If you sit within the marketing communications department at a company or organization, you have a unique perspective on employee communications as you sit squarely between both sides of that topic.
In my years as both a communicator and employee, what I’ve learned is that companies do not communicate frequently enough with the people that are responsible for making a daily impact on the business. This results in employees that do not feel engaged, involved or knowledgeable about basic organizational goals and achievements. This causes an information ‘vacuum’ where employees fill in the blanks with their own thoughts and rumors to take the place of actual company information.

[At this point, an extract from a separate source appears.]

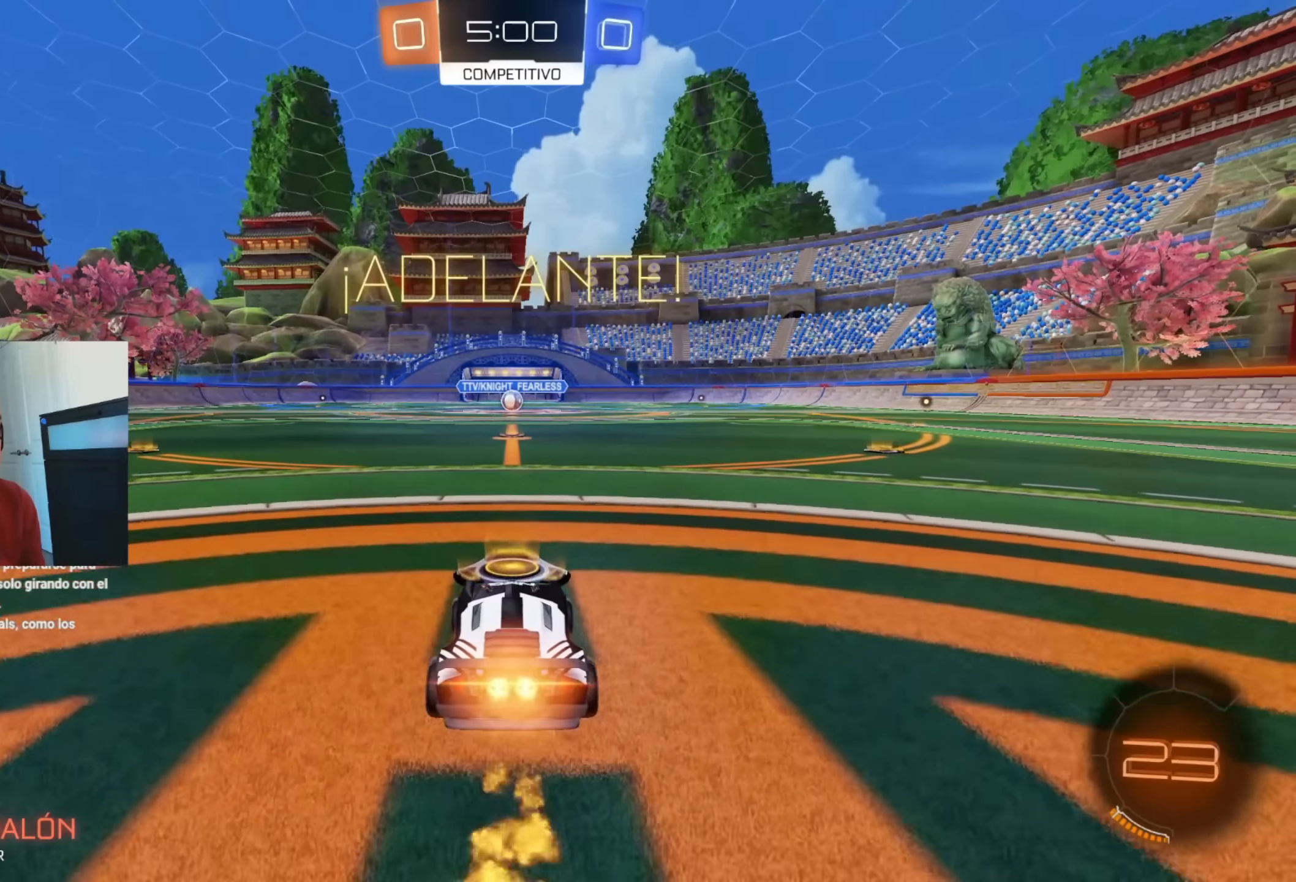
Gameplay with a controller (Xbox layout); each line is a JSON object with the inputs held at the frame after it. "events" lists button and stick changes between this image and that frame as [ms after this image, input, new state], when the widget could be followed in between. Not read: Y right_stick.
{"buttons": ["A", "B", "L1", "R2"], "left_stick": "down", "events": [[67, "left_stick", "left"], [117, "A", "down"], [150, "left_stick", "up"], [167, "A", "up"], [200, "L1", "down"], [233, "A", "down"], [250, "left_stick", "right"], [317, "left_stick", "down"]]}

Effective employee communications programs combines the most pertinent information delivered at the right frequency, with a stated consistently and in the most efficient manner. It should also have a measurement component where employees input on what’s working can be fed back into the program. The actual program will vary from company to company (a bi-weekly email blast of key company news might work for one while a monthly presentation from senior management might work for another.)
Where many companies fail is either the frequency (not often enough) or consistency (how many employee newsletters never get past issue number 2?) How do you combat these pitfalls? A critical component for success is senior management support and participation. They have to commit the resources (usually time) and stand behind the communications team’s efforts to make consistent, frequent internal communications a priority on level of any other initiative that affects the bottom line. Senior management can also hold marcom’s feet to the fire to ensure internal communications takes priority.
Internally communications doesn’t have to be a burden nor be a flashy four-color printed newsletter. It can be as simple as a bi-weekly internal text-only email, a dedicated intranet area or a scroll on the television monitors in the cafeteria or work-out room.
Don’t short-change employee communications. Start by talking with the people in the organization – do they know about the company’s strategies and how they are progressing? Have they not heard about that new contract yet? Do they feel engaged? You may find an opportunity to positively affect the company by bringing everyone closer to the job at hand and how their role makes an impact.